Fast-moving clouds shadow Keams Canyon as we work our way west, along State Route 264, to see Joseph and Janice Day at their Tsakurshovi Trading Post on the Hopi Tribe’s Second Mesa. We find Joseph outside, next to his pickup, which is encrusted with red mud after he dug it in while checking his corn and bean fields.
When Joseph moved to the Navajo Nation from Kansas in 1965, the traditional ways prevailed among what he describes as the “long-hair-wearing, hogan-living, sheepherding, Navajo-speaking, National Geographic Indians” he met. After answering a newspaper ad in the early 1980s, the couple started running Sunrise Trading Post at Leupp. The Days read letters to the locals and wrote letters for them, too. They bought and sold livestock and hay, and many customers signed the credit book with a thumbprint. Sometimes the Days even prepared tax returns. The couple loved their work. As for the post’s manager?
“He treated everybody like they were over on their credit limit and wanted 20 bucks to go to Winslow and get drunk, you know? And you don’t have to treat people like that,” Joseph says. “I mean, there were some people, for sure, that was true. But most of ’em weren’t. The Navajos hated him, and we finally quit. I could have worked there forever if it weren’t for him.”

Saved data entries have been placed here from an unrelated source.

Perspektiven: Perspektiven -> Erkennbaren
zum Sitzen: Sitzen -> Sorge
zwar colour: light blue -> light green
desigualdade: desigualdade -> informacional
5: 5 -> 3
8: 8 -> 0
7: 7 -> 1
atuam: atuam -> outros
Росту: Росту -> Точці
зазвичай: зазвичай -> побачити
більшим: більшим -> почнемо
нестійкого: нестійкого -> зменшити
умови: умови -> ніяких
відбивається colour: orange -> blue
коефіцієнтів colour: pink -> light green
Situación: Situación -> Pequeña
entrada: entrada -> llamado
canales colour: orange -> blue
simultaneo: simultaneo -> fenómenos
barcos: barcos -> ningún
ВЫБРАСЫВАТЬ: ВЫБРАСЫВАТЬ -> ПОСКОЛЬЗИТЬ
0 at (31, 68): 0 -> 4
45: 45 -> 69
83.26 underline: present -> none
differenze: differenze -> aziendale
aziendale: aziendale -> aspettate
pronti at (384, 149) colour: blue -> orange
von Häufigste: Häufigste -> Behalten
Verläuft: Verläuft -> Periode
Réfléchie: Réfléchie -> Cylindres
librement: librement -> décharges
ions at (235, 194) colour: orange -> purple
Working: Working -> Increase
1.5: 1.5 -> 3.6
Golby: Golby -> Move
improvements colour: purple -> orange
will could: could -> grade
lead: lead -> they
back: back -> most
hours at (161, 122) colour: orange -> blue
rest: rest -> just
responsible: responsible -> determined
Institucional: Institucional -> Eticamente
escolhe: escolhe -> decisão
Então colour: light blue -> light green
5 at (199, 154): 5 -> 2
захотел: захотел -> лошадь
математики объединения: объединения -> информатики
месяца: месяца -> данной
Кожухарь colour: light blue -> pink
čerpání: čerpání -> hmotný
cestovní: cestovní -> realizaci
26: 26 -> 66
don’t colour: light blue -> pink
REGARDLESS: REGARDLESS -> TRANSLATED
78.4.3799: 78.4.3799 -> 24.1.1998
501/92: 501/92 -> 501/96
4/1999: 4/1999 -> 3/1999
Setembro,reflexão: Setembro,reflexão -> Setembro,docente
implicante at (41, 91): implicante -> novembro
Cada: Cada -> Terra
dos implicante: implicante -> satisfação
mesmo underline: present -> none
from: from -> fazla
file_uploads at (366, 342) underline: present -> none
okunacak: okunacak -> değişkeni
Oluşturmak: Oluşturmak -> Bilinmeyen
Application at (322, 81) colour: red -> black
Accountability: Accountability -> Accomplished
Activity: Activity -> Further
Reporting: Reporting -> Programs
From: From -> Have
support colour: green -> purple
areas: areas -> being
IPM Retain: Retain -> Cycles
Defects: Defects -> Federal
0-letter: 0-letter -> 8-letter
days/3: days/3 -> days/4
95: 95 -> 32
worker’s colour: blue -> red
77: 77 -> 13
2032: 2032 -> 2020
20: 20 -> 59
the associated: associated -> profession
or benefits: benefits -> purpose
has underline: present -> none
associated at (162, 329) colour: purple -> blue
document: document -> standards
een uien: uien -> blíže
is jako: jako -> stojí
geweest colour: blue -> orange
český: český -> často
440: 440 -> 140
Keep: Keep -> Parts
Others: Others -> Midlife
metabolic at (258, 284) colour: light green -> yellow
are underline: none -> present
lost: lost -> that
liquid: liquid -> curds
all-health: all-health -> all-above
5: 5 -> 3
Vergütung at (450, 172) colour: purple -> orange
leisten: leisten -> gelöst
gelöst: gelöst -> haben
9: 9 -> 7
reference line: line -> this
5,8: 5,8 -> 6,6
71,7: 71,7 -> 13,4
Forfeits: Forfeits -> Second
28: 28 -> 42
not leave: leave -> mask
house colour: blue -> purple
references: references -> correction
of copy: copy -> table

The Days opened up their own shop in 1987, operating out of an 8-by-16-foot shack while living in the old trailer behind it. They didn’t sell groceries, but, Joseph says, “We like to call ourselves the last of the old-time trading posts, even though we’re only 30 years old.”
While the fine collection of kachinas draws outsiders, the business focuses on Hopis and other Native American customers. The Days stock cottonwood root and mineral pigments for kachina carvers. There are fox skins and buckskins, deer hooves and turtle shells, as well as gourds for rattles and Hopi ceremonial textiles. Ninety percent of the baskets go to locals, who use them as a medium of exchange to pay for weddings and as prizes in ceremonial races.
Thanks to what Joseph calls “the Moccasin Telegraph,” customers from far beyond the Hopi mesas find the store, from a war chief from Jemez Pueblo looking for pigments to a couple of Apaches up from San Carlos needing buckskins.
After a lunch of green chile pozole, Janice comes in and out, showing Joseph kachinas that carvers want to sell. The Days help keep alive a timeless Southwestern trading tradition, but though some of the old ways endure, Joseph has few illusions that things won’t continue to change.
“Tell you a story,” he says. “Old Navajo man walks in. Face like a wrinkled-up brown paper bag. Old man. Real old. He’s got what must have been his great-granddaughter interpreting for him. He’s looking for moccasins. We got the pair he needs. We got his size. He’s standing there. A little short guy. He reaches into his jeans, and we know he’s going to pull out, in traditional Navajo style, a wrinkled-up $100 bill. Dude pulls out his debit card.
“You know what happened to trading posts? The late 20th and early 21st century happened to trading posts.”